Without opening his eyes, the old man groused, “The cowardly Mingo damned near took me scalp but was in too much of a hurry to catch up with yew two to finish off his job.” The fur trapper managed one of his toothless grins. “But yew should have seen the three militiamen I laid into with me new whittling knife. The other two high-tailed it back to Fort Christina.”
She circled the center fire pit to kneel before Adam. In her eyes, he saw anxious concern – the kind of concern shown for a loved one. To be loved. The road of his life had been long and hard and lonely. All these years he had felt that walk it alone he must.
“Move your hand,” she said briskly, “Let me look at that cut.”
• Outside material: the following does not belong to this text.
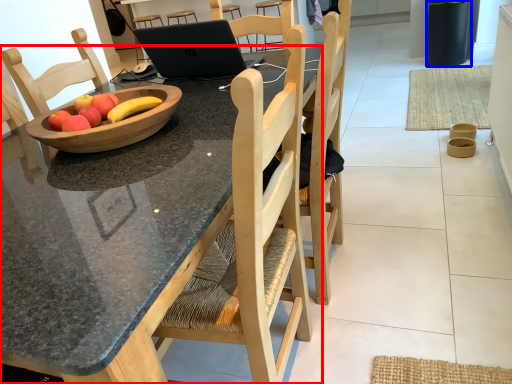
Question: Among these objects, which one is farthest to the camera, desk (highlighted by a red box) or trash bin/can (highlighted by a blue box)?

Choices:
 (A) desk
 (B) trash bin/can

Answer: (B)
Barely had she worked loose his ripped doublet’s fastenings, than outside some sort of commotion aroused the villagers. Once more, they trotted past the hut. A cacophony of cries and hoots and whistles and rattles resounded.
At that same moment, Rasannock entered with a clay pot of water. He was followed by the inordinately tall Gantu in a beaver hat. The man took one look at Adam and asked wryly, “It is you, mon, the One Lucky Devil?”
“My lacerated ribs would not agree.” However, he did have the signed deed. And that counted for everything. In fact, both signed documents.